(photo credit: Ariel Schalit/AP)
Forty-four eighth-graders from Weston, Florida, assembled Sunday morning at the Sourasky Medical Center in Tel Aviv to pray for the recovery of Daniel Wultz, the 16-year-old Weston resident who was critically wounded two weeks ago in the suicide bombing at Tel Aviv's old central bus station.
Wultz regained consciousness last Tuesday. His condition, according to hospital officials, continues to be serious but stable and he is still fighting for his life.
Medical Center Director Gabi Barbash spoke to the group in the synagogue at Ichilov hospital.
"We have learned that in cases like this it is not only the battle of the person himself and of the medical staff," Barbash said. "The love and support of others make a difference, and your visit here touches our hearts."
Barbash told the group that upon arrival at the hospital, Wultz was operated on for 12 hours, during which time his entire blood supply had to be changed three times. He has since had another four operations.
The group of students from the David Posnack Hebrew Day School, where Daniel is a 10th grader, arrived here last week as part of the eighth grade's annual trip to Israel.
Tuly (Yekutiel) Wultz, who was lightly wounded while seated beside his son at the eatery where the bombing occurred, also spoke to the students.
"We're very lucky to be in this hospital, which is fighting so hard for Daniel's life," he added. "We know he is strong, and we don't give up."
"We feel very strongly about coming to show our support for Daniel and wish him a full recovery," said Laurence Kutler, the school's headmaster. Kutler said that there had been some nervousness among parents about security measures during the trip.
Nevertheless, he said, "We didn't want the terror attack to deter the students from coming to Israel, which some of them are visiting for the first time."
Prior to their arrival at the hospital, students in the group told The Jerusalem Post, they had placed notes with prayers for Wultz's recovery between stones in the Western Wall in Jerusalem.
"We are always thinking about him," said eighth-grader Danielle Hadar.
"We were a little scared, but we still wanted to come on the trip, and we feel safe here," added another student. "We came to the hospital because we know how much it means to Daniel."
Speaking later to the press outside the intensive care unit where Daniel is hospitalized, his father talked about the bombing.
"Unfortunately, I remember everything," he said. "Daniel was thrown into my hands, and asked me to pick him up. But when I saw the extent of his injuries, I laid him down to wait for an ambulance. I held his hand and told him I loved him, and he told me he loved me."
The support of the hospital's medical staff, of family and friends, and of the thousands of strangers who have been praying for Daniel's well-being had been giving Daniel the energy to keep fighting, according to his father.
"We just want everyone to keep praying and sending a positive message," Tuly Wultz said.
Dr. Dror Sofer, chief of the hospital's trauma unit, told reporters that Daniel suffered a series of complex wounds, which required treatment by a staff of specialists.
"He has managed to cross out of the acute phase," Sofer said. "But he will still be here for a long time, and we still don't know the outcome."
Daniel's mother Cheryl was on her way to meet her husband and son when the attack took place, and has been at his bedside ever since. His sister Amanda, a college student at Tufts University in Massachusetts, arrived in Israel with Cheryl's mother, Margie Cantor, several days later. Additional family members from the US have also arrived to offer their support.

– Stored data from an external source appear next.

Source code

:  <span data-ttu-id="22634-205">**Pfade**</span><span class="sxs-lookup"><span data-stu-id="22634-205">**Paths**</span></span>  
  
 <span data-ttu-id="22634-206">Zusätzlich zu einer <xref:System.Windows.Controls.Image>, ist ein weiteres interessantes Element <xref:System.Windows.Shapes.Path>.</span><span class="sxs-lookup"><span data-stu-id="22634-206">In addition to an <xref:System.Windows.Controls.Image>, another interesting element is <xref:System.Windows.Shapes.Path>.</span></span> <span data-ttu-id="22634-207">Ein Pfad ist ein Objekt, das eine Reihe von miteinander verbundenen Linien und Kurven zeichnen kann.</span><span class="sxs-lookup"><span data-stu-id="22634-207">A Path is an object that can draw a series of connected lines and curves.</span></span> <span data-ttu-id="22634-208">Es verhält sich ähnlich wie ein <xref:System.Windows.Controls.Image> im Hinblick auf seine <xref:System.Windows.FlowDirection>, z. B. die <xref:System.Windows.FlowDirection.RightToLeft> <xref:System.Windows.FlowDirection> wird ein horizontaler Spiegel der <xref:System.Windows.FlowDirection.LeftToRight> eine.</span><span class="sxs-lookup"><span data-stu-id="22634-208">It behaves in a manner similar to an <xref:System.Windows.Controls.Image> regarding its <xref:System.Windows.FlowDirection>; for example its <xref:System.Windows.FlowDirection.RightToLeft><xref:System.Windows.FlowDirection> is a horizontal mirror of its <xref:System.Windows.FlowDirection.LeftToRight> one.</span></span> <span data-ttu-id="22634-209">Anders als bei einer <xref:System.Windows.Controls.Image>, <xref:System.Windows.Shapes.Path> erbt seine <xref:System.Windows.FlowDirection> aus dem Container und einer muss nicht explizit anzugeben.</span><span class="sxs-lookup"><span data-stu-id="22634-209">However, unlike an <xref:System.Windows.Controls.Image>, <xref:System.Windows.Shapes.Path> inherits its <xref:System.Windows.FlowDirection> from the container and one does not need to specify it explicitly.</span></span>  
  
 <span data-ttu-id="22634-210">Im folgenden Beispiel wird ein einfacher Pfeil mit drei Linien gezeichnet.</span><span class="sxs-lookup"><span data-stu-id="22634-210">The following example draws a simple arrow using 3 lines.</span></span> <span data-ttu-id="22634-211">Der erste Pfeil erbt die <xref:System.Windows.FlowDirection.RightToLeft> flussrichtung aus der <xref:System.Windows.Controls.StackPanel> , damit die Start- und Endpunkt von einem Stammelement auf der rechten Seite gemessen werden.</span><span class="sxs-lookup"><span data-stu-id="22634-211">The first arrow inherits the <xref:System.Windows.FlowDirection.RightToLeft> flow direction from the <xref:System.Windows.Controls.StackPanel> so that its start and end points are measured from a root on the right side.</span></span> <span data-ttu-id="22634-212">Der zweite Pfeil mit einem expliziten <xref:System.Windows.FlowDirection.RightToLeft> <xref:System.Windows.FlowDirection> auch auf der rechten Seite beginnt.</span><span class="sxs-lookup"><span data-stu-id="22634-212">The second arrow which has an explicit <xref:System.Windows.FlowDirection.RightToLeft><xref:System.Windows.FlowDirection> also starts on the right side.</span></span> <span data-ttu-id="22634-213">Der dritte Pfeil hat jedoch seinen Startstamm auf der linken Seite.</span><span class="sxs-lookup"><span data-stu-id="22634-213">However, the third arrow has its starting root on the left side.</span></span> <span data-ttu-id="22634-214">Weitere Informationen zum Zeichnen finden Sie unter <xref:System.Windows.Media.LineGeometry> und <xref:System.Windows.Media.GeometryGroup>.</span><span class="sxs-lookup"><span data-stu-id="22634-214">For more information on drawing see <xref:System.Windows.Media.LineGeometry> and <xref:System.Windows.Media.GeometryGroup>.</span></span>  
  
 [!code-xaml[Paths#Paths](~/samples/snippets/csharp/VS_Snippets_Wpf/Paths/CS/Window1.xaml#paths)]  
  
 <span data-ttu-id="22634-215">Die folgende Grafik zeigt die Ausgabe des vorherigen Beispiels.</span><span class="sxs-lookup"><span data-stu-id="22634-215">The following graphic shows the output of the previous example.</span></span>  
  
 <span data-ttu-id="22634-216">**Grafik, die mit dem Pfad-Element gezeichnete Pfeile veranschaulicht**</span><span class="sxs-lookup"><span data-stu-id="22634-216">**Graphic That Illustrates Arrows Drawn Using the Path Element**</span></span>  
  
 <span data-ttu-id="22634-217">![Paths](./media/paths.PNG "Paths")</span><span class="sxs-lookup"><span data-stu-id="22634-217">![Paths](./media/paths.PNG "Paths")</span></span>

Caryn Zadik, a friend of the Wultz family from Florida, had come to Israel with her family to celebrate her son's bar mitzva, which the Wultz family was also planning to attend before the bombing. She has remained in the country for the past two weeks to assist her friends.
The amount of strength required of family and friends to persevere during this difficult time, she said, "pushes the limits of human ability." At the same time, she said, they had been receiving overwhelming support both in Israel and back in the States.
"Daniel decided about a year ago to become more religious," she said. "My belief is that somehow he knew he would need that strong faith for some future event."